> [Arbeitsauftrag]
Beantworte anhand des Textes über das Elektroevent in der Wiener Staatsoper:
1. An welchem Tag findet das Event statt?
2. Welche Musikrichtung wird mit klassischen Klängen vermischt?
3. Für wie viele Gäste wird die Oper adaptiert?

> [Text zur Prüfung]

[Wien/Win] Eigentlich kennen wir sie von gediegeneren Veranstaltungen: Von „Lohengrin", „La Traviata" und natürlich vom Opernball, der einmal im Jahr die heimische Society ins Rampenlicht rückt. Doch am 7. Juli wird alles anders. Erstmals in der Geschichte findet dann in der Wiener Staatsoper ein Elektroevent statt. „Electr.Oper" - von „Electronic Oper" - heißt das Fest, das von den Vier, die hinter dem Electroclub „Grelle Forelle" stehen, veranstaltet wird.
Und die haben sich einiges ausgedacht: Für die Electr.Oper werden Carl Craig, Moritz von Oswald und Pianist Francesco Tristano auf der Bühne stehen. Sie werden Detroit Techno mit klassischen Klängen vermischen. Danach findet der Rebel Rave (u.a. mit Jamie Jones) statt, natürlich begleitet von Lichtinstallationen
Die Electr.Oper ist Teil des Jazz Fest Wien. Damit die 2.400 Gäste Platz haben wird die Oper adaptiert. Der Zuschauerraum ist gesperrt. Die DJs stehen zwar auf der Bühne, allerdings mit Blick zur Hinterbühne, die als Tanzfläche dient. „Turbo-Projects suchte die ausgefallenste Location für ihr Konzept", sagt Carla Jahn, Sprecherin der „Grellen Forelle" und der dahinter stehenden Firma Turbo-Projects. Georg Springer, Geschäftsführer der Bundestheater-Holding, sei dann auch gleich begeistert gewesen: „Auch wenn ich mir vor dem Treffen fest vorgenommen habe, abzusagen", erzählt Springer. Das Konzept hätte ihn dann überzeugt.

> [Datenauszug]
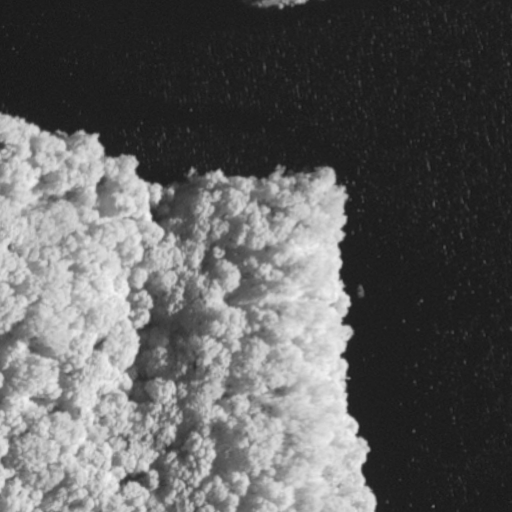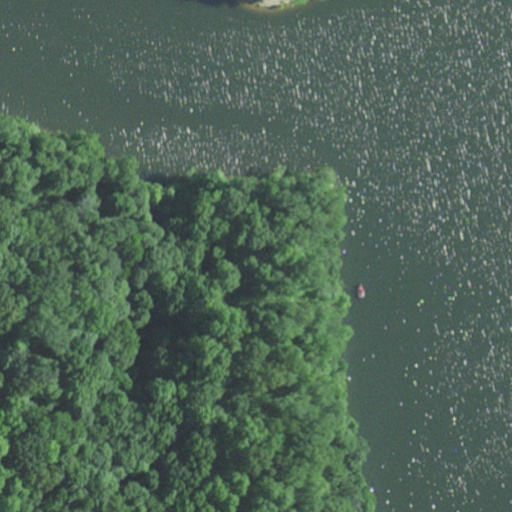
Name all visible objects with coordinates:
park: (165, 338)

> [Lösung]
1. Am 7. Juli.
2. Detroit Techno.
3. Für 2.400 Gäste.